What is being asked. Every line below that includes the word "labels" needs to be copied.
════════════════
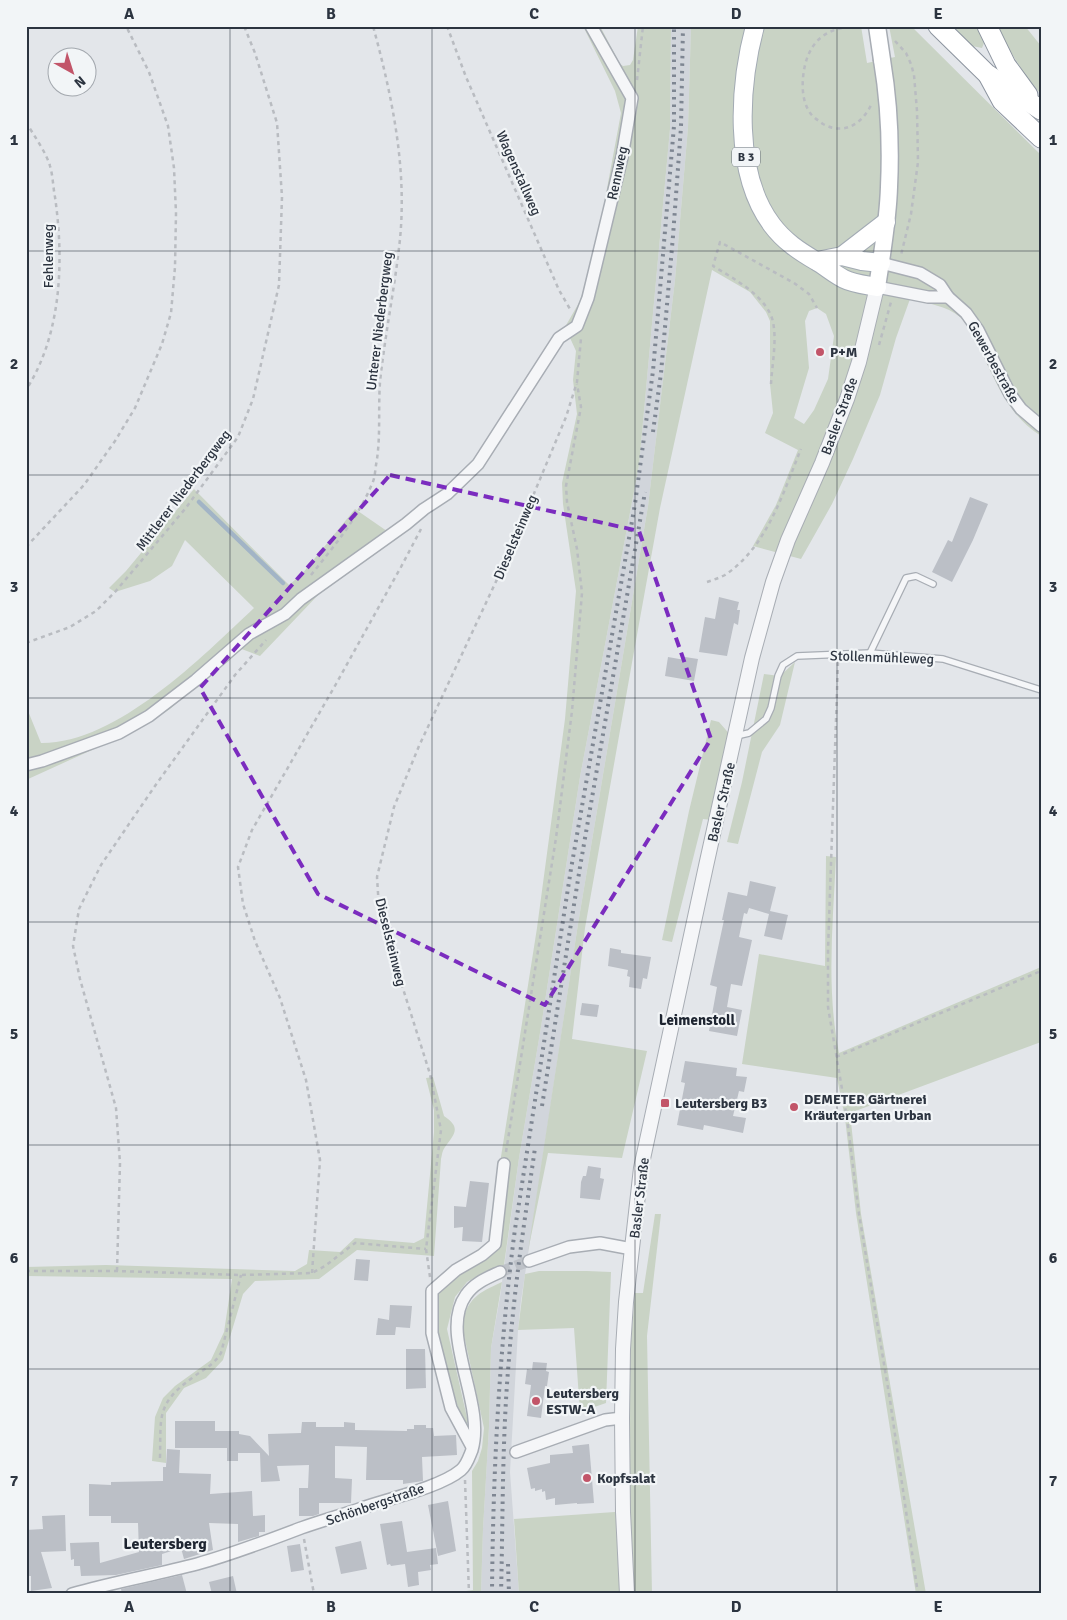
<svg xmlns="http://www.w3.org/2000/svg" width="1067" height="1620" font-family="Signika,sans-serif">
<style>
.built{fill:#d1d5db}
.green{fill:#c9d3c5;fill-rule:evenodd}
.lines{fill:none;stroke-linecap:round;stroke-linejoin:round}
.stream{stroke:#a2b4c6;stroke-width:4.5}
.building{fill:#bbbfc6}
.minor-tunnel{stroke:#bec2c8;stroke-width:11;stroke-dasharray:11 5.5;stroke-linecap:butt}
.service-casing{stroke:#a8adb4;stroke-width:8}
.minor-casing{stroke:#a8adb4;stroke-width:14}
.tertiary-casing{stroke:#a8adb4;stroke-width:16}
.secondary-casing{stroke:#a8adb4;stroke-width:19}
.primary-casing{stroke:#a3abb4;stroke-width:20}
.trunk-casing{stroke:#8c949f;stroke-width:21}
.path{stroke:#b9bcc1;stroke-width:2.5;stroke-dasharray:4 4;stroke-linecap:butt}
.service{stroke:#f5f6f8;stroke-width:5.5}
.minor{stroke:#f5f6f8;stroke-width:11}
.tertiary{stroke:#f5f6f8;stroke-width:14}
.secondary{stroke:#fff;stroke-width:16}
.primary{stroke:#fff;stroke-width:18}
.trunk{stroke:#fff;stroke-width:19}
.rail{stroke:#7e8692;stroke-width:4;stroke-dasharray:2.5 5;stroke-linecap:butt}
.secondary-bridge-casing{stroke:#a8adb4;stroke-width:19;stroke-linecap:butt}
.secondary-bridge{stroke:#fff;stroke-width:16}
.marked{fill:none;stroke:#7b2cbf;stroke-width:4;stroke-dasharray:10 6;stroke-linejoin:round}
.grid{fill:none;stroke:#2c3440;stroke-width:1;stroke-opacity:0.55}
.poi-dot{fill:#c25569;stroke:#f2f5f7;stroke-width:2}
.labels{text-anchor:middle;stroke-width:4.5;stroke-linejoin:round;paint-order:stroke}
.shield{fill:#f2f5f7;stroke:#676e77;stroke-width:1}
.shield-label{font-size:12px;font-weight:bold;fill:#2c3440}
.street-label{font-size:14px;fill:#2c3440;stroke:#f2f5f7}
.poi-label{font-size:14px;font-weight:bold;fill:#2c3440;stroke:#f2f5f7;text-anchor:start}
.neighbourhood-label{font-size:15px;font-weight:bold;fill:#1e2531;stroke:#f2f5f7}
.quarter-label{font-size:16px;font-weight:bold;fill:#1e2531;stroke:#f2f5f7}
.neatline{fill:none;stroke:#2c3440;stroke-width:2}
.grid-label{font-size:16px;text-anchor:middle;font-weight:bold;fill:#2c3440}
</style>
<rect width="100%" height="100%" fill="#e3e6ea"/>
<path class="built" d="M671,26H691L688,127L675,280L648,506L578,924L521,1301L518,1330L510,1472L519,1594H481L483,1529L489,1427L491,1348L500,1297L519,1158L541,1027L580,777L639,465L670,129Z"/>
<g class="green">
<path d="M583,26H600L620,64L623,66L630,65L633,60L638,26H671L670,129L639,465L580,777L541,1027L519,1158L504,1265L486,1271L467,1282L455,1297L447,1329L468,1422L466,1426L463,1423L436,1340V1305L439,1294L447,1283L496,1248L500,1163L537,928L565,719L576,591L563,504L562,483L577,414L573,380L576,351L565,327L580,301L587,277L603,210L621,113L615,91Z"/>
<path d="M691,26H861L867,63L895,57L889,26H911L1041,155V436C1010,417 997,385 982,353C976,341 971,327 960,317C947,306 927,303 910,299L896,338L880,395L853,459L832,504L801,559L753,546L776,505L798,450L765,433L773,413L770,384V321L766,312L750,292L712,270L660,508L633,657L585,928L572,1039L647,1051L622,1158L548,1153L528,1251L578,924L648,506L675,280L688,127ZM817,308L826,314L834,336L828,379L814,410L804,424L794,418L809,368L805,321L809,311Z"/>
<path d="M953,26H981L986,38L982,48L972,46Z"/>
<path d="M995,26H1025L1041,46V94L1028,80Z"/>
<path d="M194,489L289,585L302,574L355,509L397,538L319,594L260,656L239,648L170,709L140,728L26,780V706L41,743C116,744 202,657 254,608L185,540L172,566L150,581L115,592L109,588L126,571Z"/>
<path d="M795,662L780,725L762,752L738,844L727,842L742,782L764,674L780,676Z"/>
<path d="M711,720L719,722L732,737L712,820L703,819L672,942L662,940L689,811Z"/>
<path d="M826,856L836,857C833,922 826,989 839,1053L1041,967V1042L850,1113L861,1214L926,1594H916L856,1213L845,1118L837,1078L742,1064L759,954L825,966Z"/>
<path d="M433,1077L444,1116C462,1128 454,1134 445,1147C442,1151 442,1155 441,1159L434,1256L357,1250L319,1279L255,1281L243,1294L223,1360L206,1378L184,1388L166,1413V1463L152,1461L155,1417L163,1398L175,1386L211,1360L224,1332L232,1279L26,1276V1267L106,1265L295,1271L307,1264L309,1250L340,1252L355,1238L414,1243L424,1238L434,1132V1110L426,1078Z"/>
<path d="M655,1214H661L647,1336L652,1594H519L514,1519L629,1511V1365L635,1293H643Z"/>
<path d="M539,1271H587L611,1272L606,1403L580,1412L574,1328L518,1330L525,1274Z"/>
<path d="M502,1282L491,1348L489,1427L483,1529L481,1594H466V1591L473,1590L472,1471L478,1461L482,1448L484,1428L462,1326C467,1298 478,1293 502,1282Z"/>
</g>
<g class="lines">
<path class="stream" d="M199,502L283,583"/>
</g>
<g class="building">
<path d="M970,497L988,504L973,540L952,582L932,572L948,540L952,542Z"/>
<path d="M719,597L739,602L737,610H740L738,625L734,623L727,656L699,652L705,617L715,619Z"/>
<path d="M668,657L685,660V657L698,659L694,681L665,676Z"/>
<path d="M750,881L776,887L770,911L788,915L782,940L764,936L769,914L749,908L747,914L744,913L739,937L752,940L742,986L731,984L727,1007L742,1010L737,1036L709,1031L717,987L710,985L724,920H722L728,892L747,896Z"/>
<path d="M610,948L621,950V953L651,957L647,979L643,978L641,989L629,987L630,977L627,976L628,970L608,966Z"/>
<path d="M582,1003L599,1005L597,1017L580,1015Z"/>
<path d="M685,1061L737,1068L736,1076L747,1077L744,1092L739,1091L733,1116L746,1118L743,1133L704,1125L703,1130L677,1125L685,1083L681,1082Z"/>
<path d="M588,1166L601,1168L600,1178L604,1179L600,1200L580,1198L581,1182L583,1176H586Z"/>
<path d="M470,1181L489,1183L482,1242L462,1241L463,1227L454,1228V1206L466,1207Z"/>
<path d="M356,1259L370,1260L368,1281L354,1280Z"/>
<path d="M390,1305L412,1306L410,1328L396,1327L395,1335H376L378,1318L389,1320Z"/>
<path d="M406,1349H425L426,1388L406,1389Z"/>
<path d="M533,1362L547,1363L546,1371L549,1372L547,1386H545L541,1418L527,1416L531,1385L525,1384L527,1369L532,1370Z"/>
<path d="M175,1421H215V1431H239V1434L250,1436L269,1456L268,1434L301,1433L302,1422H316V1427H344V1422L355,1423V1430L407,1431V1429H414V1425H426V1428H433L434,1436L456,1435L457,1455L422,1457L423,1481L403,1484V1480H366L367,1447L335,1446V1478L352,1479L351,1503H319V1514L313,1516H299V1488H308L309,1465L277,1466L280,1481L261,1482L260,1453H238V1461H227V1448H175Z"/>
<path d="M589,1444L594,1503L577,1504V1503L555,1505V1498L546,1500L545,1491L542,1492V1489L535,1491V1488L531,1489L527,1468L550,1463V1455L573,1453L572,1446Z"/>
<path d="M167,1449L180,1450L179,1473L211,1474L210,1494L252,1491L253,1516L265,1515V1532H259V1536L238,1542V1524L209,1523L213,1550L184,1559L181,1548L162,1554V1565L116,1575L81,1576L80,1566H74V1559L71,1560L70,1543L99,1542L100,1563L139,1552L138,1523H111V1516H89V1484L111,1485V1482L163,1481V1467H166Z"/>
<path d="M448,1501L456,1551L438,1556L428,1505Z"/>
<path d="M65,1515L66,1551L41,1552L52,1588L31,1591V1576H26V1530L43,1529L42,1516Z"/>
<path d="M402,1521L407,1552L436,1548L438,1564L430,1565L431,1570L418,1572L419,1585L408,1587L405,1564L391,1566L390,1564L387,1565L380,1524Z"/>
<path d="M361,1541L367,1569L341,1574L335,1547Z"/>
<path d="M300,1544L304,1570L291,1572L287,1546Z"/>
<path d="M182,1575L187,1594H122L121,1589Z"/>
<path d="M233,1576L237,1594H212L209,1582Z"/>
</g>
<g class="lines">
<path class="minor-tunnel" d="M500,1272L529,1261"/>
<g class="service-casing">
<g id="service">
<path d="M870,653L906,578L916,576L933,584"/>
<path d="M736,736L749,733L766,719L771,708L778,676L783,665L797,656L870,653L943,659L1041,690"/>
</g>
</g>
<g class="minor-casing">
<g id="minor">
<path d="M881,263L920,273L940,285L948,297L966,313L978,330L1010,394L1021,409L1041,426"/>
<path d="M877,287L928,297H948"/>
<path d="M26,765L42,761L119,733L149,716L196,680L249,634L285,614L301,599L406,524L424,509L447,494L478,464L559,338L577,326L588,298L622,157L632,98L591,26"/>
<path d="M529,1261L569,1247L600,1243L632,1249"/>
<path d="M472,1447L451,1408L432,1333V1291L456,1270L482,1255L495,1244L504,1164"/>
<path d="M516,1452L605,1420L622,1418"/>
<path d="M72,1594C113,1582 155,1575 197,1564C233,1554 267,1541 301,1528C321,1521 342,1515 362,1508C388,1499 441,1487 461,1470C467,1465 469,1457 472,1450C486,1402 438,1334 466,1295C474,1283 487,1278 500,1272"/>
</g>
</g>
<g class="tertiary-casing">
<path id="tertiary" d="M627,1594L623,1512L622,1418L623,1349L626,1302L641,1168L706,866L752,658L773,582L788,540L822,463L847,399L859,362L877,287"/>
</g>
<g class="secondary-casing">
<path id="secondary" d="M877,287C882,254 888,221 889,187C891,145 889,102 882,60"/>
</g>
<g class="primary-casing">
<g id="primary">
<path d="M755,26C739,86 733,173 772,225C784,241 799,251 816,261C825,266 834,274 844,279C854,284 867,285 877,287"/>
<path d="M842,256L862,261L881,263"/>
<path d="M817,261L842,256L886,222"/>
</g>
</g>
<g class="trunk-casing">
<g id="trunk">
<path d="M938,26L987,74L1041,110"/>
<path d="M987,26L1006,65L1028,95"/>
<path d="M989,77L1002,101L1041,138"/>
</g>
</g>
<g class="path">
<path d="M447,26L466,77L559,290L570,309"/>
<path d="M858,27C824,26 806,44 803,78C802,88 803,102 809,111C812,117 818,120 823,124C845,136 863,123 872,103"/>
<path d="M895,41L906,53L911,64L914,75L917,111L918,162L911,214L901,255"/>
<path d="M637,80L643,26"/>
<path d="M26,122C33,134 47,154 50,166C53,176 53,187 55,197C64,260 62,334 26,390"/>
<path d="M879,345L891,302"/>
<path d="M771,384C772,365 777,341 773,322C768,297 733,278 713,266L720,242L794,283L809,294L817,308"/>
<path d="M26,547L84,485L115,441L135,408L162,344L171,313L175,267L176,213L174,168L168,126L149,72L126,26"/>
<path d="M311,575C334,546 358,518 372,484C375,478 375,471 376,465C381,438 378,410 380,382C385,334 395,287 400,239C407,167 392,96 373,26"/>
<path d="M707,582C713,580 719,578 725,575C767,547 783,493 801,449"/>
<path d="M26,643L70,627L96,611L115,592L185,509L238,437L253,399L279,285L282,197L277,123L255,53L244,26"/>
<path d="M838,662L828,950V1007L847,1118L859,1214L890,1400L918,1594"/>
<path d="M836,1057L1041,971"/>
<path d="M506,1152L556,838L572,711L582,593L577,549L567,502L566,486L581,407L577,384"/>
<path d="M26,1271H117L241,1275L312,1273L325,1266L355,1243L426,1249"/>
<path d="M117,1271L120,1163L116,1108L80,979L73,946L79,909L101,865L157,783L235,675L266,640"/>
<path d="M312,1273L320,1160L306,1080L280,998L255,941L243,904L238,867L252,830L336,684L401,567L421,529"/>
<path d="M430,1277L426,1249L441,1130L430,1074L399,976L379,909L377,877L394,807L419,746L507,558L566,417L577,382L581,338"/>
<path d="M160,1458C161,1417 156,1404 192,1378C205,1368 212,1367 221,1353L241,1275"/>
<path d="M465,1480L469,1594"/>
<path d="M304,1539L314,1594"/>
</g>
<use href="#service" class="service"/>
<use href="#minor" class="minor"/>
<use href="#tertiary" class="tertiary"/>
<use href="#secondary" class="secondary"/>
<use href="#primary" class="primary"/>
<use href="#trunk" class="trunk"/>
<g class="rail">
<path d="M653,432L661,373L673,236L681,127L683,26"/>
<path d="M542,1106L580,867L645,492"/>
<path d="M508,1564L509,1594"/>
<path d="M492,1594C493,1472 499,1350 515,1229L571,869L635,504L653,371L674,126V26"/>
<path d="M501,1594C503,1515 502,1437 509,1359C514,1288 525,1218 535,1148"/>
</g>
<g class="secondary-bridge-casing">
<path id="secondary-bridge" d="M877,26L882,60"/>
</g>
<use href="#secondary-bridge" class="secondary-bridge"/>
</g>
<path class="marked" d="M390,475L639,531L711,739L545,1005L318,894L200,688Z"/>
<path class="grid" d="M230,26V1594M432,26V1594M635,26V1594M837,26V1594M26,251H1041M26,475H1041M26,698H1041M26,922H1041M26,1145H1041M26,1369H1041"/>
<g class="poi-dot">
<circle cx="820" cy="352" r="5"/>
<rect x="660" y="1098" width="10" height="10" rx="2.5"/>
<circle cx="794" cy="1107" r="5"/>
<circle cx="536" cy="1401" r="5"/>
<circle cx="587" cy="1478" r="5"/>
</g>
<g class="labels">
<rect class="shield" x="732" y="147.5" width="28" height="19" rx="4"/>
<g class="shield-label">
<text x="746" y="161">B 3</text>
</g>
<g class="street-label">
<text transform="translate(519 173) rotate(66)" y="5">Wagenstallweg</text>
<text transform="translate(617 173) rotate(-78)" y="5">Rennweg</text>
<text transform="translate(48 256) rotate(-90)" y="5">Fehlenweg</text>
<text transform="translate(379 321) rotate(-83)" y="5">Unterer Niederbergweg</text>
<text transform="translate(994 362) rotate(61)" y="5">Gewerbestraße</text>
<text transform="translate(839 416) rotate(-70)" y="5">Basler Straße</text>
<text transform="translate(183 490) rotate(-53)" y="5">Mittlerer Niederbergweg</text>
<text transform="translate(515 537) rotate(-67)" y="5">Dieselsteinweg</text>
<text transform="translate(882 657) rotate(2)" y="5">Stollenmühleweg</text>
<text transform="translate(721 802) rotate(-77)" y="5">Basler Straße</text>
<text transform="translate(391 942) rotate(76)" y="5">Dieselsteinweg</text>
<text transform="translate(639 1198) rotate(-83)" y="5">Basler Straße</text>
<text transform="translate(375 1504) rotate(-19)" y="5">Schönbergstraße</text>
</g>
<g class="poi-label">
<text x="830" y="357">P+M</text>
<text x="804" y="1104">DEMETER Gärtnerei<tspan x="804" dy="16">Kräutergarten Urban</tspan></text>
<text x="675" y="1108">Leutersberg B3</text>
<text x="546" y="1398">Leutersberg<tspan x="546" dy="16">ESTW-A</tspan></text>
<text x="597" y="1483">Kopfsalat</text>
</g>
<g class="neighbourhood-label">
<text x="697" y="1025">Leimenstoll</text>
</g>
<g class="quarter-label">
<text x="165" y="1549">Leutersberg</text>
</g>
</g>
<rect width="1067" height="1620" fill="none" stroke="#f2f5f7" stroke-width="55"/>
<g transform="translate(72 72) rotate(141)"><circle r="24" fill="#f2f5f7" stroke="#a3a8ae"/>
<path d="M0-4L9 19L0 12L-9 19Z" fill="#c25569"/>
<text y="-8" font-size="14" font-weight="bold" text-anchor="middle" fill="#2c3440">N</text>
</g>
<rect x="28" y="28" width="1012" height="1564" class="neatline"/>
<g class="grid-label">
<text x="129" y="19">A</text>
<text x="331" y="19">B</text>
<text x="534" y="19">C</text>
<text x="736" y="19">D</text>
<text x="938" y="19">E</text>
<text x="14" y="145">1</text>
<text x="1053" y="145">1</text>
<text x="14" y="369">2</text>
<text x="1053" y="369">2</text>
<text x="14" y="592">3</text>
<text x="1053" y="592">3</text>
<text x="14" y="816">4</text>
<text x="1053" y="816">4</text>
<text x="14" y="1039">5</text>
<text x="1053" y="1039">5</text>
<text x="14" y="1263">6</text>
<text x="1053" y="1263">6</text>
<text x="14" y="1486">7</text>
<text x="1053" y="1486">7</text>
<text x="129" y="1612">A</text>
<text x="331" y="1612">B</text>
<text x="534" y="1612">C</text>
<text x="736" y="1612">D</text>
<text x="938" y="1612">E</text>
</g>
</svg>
════════════════
Output for this exercise.
.labels{text-anchor:middle;stroke-width:4.5;stroke-linejoin:round;paint-order:stroke}
<g class="labels">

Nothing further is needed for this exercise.